Many automobiles have a front suspension using a MacPherson strut arrangement or similar type of strut arrangement. In such a strut arrangement, a top mounting point of a strut is attached to an upper strut mounting assembly. The upper strut mounting assembly is attached to a strut tower of the automobile. The strut tower is a portion of the chassis of the automobile. Loads exerted on the front suspension are transmitted from a front suspension assembly, such as a control arm and a strut, to the chassis via the upper strut mounting assembly.
Factory upper strut mounting assemblies suitably attached to the strut tower often allow camber of the front suspension to be adjusted, but not caster. One arrangement for allowing camber to be adjusted is to provide slots in the strut tower and to mount the upper strut mounting assemblies to the strut towers via fasteners extending through the corresponding slots. Moving the upper strut mounting assemblies relative to the corresponding slots facilitates adjustments in camber. However, the range of adjustment for camber afforded by the slots is often insufficient for achieving desired or preferred camber settings on a lowered vehicle or a vehicle with a modified front suspension.
A caster-camber plate assembly is an example of an upper strut mounting assembly. The caster-camber plate assembly permits the caster and the camber to be adjusted. Some caster-camber plate assemblies allow the caster and camber to be independently adjusted from each other, while others permit camber and caster to be adjusted jointly.

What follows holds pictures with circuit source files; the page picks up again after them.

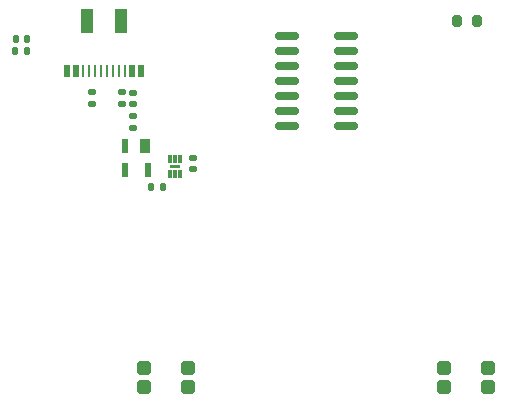
<source format=gbr>
%TF.GenerationSoftware,KiCad,Pcbnew,(6.0.0-rc2-14-ga17a58203b)*%
%TF.CreationDate,2022-02-14T14:16:27-08:00*%
%TF.ProjectId,muon,6d756f6e-2e6b-4696-9361-645f70636258,rev?*%
%TF.SameCoordinates,Original*%
%TF.FileFunction,Paste,Top*%
%TF.FilePolarity,Positive*%
%FSLAX46Y46*%
G04 Gerber Fmt 4.6, Leading zero omitted, Abs format (unit mm)*
G04 Created by KiCad (PCBNEW (6.0.0-rc2-14-ga17a58203b)) date 2022-02-14 14:16:27*
%MOMM*%
%LPD*%
G01*
G04 APERTURE LIST*
G04 Aperture macros list*
%AMRoundRect*
0 Rectangle with rounded corners*
0 $1 Rounding radius*
0 $2 $3 $4 $5 $6 $7 $8 $9 X,Y pos of 4 corners*
0 Add a 4 corners polygon primitive as box body*
4,1,4,$2,$3,$4,$5,$6,$7,$8,$9,$2,$3,0*
0 Add four circle primitives for the rounded corners*
1,1,$1+$1,$2,$3*
1,1,$1+$1,$4,$5*
1,1,$1+$1,$6,$7*
1,1,$1+$1,$8,$9*
0 Add four rect primitives between the rounded corners*
20,1,$1+$1,$2,$3,$4,$5,0*
20,1,$1+$1,$4,$5,$6,$7,0*
20,1,$1+$1,$6,$7,$8,$9,0*
20,1,$1+$1,$8,$9,$2,$3,0*%
G04 Aperture macros list end*
%ADD10C,0.010000*%
%ADD11RoundRect,0.147500X0.172500X-0.147500X0.172500X0.147500X-0.172500X0.147500X-0.172500X-0.147500X0*%
%ADD12RoundRect,0.135000X0.185000X-0.135000X0.185000X0.135000X-0.185000X0.135000X-0.185000X-0.135000X0*%
%ADD13RoundRect,0.200000X0.200000X0.275000X-0.200000X0.275000X-0.200000X-0.275000X0.200000X-0.275000X0*%
%ADD14R,1.000000X2.000000*%
%ADD15R,0.520000X1.000000*%
%ADD16R,0.270000X1.000000*%
%ADD17RoundRect,0.006000X-0.094000X0.319000X-0.094000X-0.319000X0.094000X-0.319000X0.094000X0.319000X0*%
%ADD18RoundRect,0.147500X-0.172500X0.147500X-0.172500X-0.147500X0.172500X-0.147500X0.172500X0.147500X0*%
%ADD19RoundRect,0.300000X-0.300000X-0.300000X0.300000X-0.300000X0.300000X0.300000X-0.300000X0.300000X0*%
%ADD20RoundRect,0.140000X0.140000X0.170000X-0.140000X0.170000X-0.140000X-0.170000X0.140000X-0.170000X0*%
%ADD21R,0.889000X1.168400*%
%ADD22R,0.482600X1.168400*%
%ADD23RoundRect,0.140000X-0.170000X0.140000X-0.170000X-0.140000X0.170000X-0.140000X0.170000X0.140000X0*%
%ADD24RoundRect,0.150000X0.825000X0.150000X-0.825000X0.150000X-0.825000X-0.150000X0.825000X-0.150000X0*%
%ADD25RoundRect,0.135000X0.135000X0.185000X-0.135000X0.185000X-0.135000X-0.185000X0.135000X-0.185000X0*%
G04 APERTURE END LIST*
D10*
%TO.C,U2*%
X143392000Y-72178000D02*
X143392000Y-72322000D01*
X143392000Y-72322000D02*
X142608000Y-72322000D01*
X142608000Y-72322000D02*
X142608000Y-72178000D01*
X142608000Y-72178000D02*
X143392000Y-72178000D01*
G36*
X143392000Y-72322000D02*
G01*
X142608000Y-72322000D01*
X142608000Y-72178000D01*
X143392000Y-72178000D01*
X143392000Y-72322000D01*
G37*
X143392000Y-72322000D02*
X142608000Y-72322000D01*
X142608000Y-72178000D01*
X143392000Y-72178000D01*
X143392000Y-72322000D01*
%TD*%
D11*
%TO.C,F1*%
X139500000Y-66985000D03*
X139500000Y-66015000D03*
%TD*%
D12*
%TO.C,R3*%
X138500000Y-67010000D03*
X138500000Y-65990000D03*
%TD*%
D13*
%TO.C,R1*%
X168575000Y-60000000D03*
X166925000Y-60000000D03*
%TD*%
D14*
%TO.C,J2*%
X135600000Y-59950000D03*
X138400000Y-59950000D03*
D15*
X140100000Y-64150000D03*
X139350000Y-64150000D03*
D16*
X138750000Y-64150000D03*
X137250000Y-64150000D03*
X136250000Y-64150000D03*
X135250000Y-64150000D03*
D15*
X134650000Y-64150000D03*
X133900000Y-64150000D03*
X133900000Y-64150000D03*
X134650000Y-64150000D03*
D16*
X135750000Y-64150000D03*
X136750000Y-64150000D03*
X137750000Y-64150000D03*
X138250000Y-64150000D03*
D15*
X139350000Y-64150000D03*
X140100000Y-64150000D03*
%TD*%
D17*
%TO.C,U2*%
X143400000Y-71625000D03*
X143000000Y-71625000D03*
X142600000Y-71625000D03*
X142600000Y-72875000D03*
X143000000Y-72875000D03*
X143400000Y-72875000D03*
%TD*%
D12*
%TO.C,R4*%
X136000000Y-67010000D03*
X136000000Y-65990000D03*
%TD*%
D18*
%TO.C,FB1*%
X139500000Y-68015000D03*
X139500000Y-68985000D03*
%TD*%
D19*
%TO.C,D3*%
X165790000Y-89370000D03*
X165790000Y-90970000D03*
X169490000Y-90970000D03*
X169490000Y-89370000D03*
%TD*%
D20*
%TO.C,C2*%
X141980000Y-74000000D03*
X141020000Y-74000000D03*
%TD*%
D21*
%TO.C,D1*%
X140500000Y-70500000D03*
D22*
X138803200Y-70500000D03*
X138803199Y-72532000D03*
X140703201Y-72532000D03*
%TD*%
D19*
%TO.C,D2*%
X140390000Y-89370000D03*
X140390000Y-90970000D03*
X144090000Y-90970000D03*
X144090000Y-89370000D03*
%TD*%
D23*
%TO.C,C3*%
X144500000Y-71520000D03*
X144500000Y-72480000D03*
%TD*%
D20*
%TO.C,C1*%
X130480000Y-61500000D03*
X129520000Y-61500000D03*
%TD*%
D24*
%TO.C,U1*%
X157475000Y-68810000D03*
X157475000Y-67540000D03*
X157475000Y-66270000D03*
X157475000Y-65000000D03*
X157475000Y-63730000D03*
X157475000Y-62460000D03*
X157475000Y-61190000D03*
X152525000Y-61190000D03*
X152525000Y-62460000D03*
X152525000Y-63730000D03*
X152525000Y-65000000D03*
X152525000Y-66270000D03*
X152525000Y-67540000D03*
X152525000Y-68810000D03*
%TD*%
D25*
%TO.C,R2*%
X130510000Y-62500000D03*
X129490000Y-62500000D03*
%TD*%
M02*

</source>
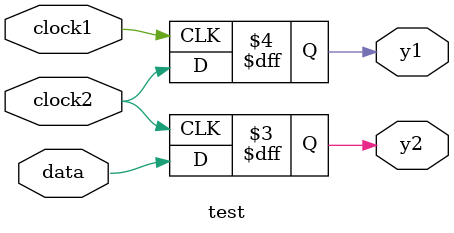
<source format=v>
module test (clock2, clock1, data, y1, y2);
input clock2, clock1, data;
output y1, y2;
reg y1, y2;
always @(posedge clock1)
y1 = clock2; //warning
always @(posedge clock2)
y2 = data;
endmodule

</source>
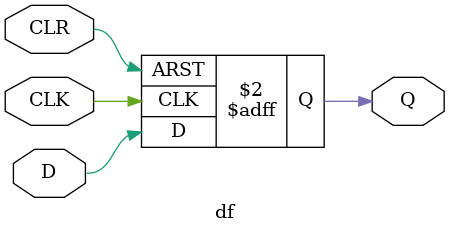
<source format=v>
module df(Q, D, CLK, CLR);

//port decleration 
input D ,CLK ,CLR ;
output reg Q ;

always @(posedge CLK or posedge CLR)
begin 
    if (CLR)
    begin 
        Q <= 0 ;
    end 
    else 
    begin
        Q <= D ; 
    end
end
endmodule 
</source>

Desired or at least preferred front suspension alignment setting can be better achieved by enabling the caster and camber to be adjusted. Also, caster-camber plate assemblies, such as those disclosed in accordance with the present invention, generally provide for greater adjustment of caster and/or camber than do factory upper strut mounting assemblies.
A caster-camber plate assembly having a conventional construction suffers from one or more drawbacks. A caster camber plate assembly having a conventional construction is referred to herein as a conventional caster-camber plate assembly. Conventional caster-camber plates are commercially available from a variety of manufacturers and distributors such as, for example, Steeda Autosports, Griggs Racing and Brothers Performance. Examples of drawbacks associated with a conventional caster-camber plate assemblies include, but are not limited to, less than optimal strength of one or more caster-camber plate assembly components, little or no caster adjustability, limited clearance for a coil-over upper spring perch, incompatibility with original equipment spring isolators, incompatibility with original equipment dust boots, dependent caster and camber adjustment and complexity of installation. These limitations reduce the reliability, effectiveness and/or versatility of a conventional caster-camber plate assembly.
Accordingly, a caster-camber plate assembly capable of overcoming one or more of these drawbacks would be advantageous, desirable and useful.